## DIRECTIONS:
a: From the passage on the Dutch National Youth Council, quote the text starting at "The Dutch National Youth Council, abbreviated" and ending at "stimulating youth participation.".
b: In the passage on the Dutch National Youth Council, can you rewrite the paragraph beginning "The NJR / DNYC was founded in June 2001" as a short bulleted list that keeps its main facts?
c: According to the passage on the Dutch National Youth Council, what is NJR / DNYC's aim in encouraging and supporting youth participation? Answer in one to three sentences.

## PROVIDED PASSAGE:
-------

Dutch youth umbrella organization

The Dutch National Youth Council, abbreviated to NJR / DNYC, is an umbrella organization of Dutch national youth organizations for young people between the ages of 12 and 30. NJR / DNYC aims to encourage and support youth participation at all levels of society; ensure that young people know, develop and use their strengths for a better future for themselves and others. NJR / DNYC encourages young people to show what they are capable of, from their communities to the United Nations. In addition, the NJR / DNYC advises Dutch government bodies and other organizations on youth policy and stimulating youth participation.

The organization consists of a 7-member board and a work organization consisting of more than 40 employees and trainees.

== History ==
The NJR / DNYC was founded in June 2001. Participating organizations that fully or partially merged into NJR / DNYC were the Dutch National Youth Council for Environment and Development (NJMO), the Union 31, the Dutch Youth Group, the foundation National Youth Debate and the Youth Network of the Netherlands. The NJR / DNYC was given two tasks: stimulating and supporting youth participation and representing and bringing together young people and their organizations. It is also stipulated that the Dutch National Youth Council will not operate in place of well-functioning youth organizations, but will fulfill a coordinating and supporting role.

-------

## GIVEN RECORDS:
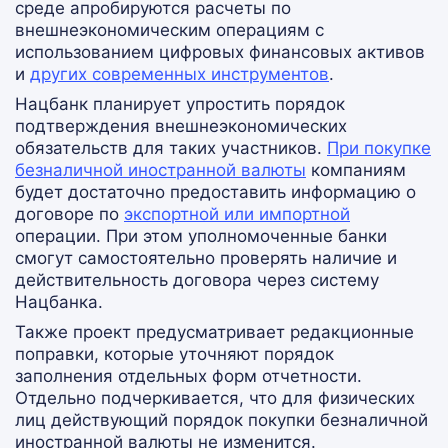
среде апробируются расчеты по
внешнеэкономическим операциям с
использованием цифровых финансовых активов
и
других современных инструментов
.
Нацбанк планирует упростить порядок
подтверждения внешнеэкономических
обязательств для таких участников.
При покупке
безналичной иностранной валюты
компаниям
будет достаточно предоставить информацию о
договоре по
экспортной или импортной
операции. При этом уполномоченные банки
смогут самостоятельно проверять наличие и
действительность договора через систему
Нацбанка.
Также проект предусматривает редакционные
поправки, которые уточняют порядок
заполнения отдельных форм отчетности.
Отдельно подчеркивается, что для физических
лиц действующий порядок покупки безналичной
иностранной валюты не изменится.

-------

## ANSWERS BELOW:
a:
The Dutch National Youth Council, abbreviated to NJR / DNYC, is an umbrella organization of Dutch national youth organizations for young people between the ages of 12 and 30. NJR / DNYC aims to encourage and support youth participation at all levels of society; ensure that young people know, develop and use their strengths for a better future for themselves and others. NJR / DNYC encourages young people to show what they are capable of, from their communities to the United Nations. In addition, the NJR / DNYC advises Dutch government bodies and other organizations on youth policy and stimulating youth participation.

b:
- Founded in June 2001.
- Formed through the full or partial merger of the Dutch National Youth Council for Environment and Development (NJMO), the Union 31, the Dutch Youth Group, the foundation National Youth Debate and the Youth Network of the Netherlands.
- Given two tasks: stimulating and supporting youth participation, and representing and bringing together young people and their organizations.
- Stipulated not to operate in place of well-functioning youth organizations, but to fulfill a coordinating and supporting role.

c: NJR / DNYC encourages and supports youth participation at all levels of society so that young people know, develop and use their strengths. The goal is a better future for themselves and others.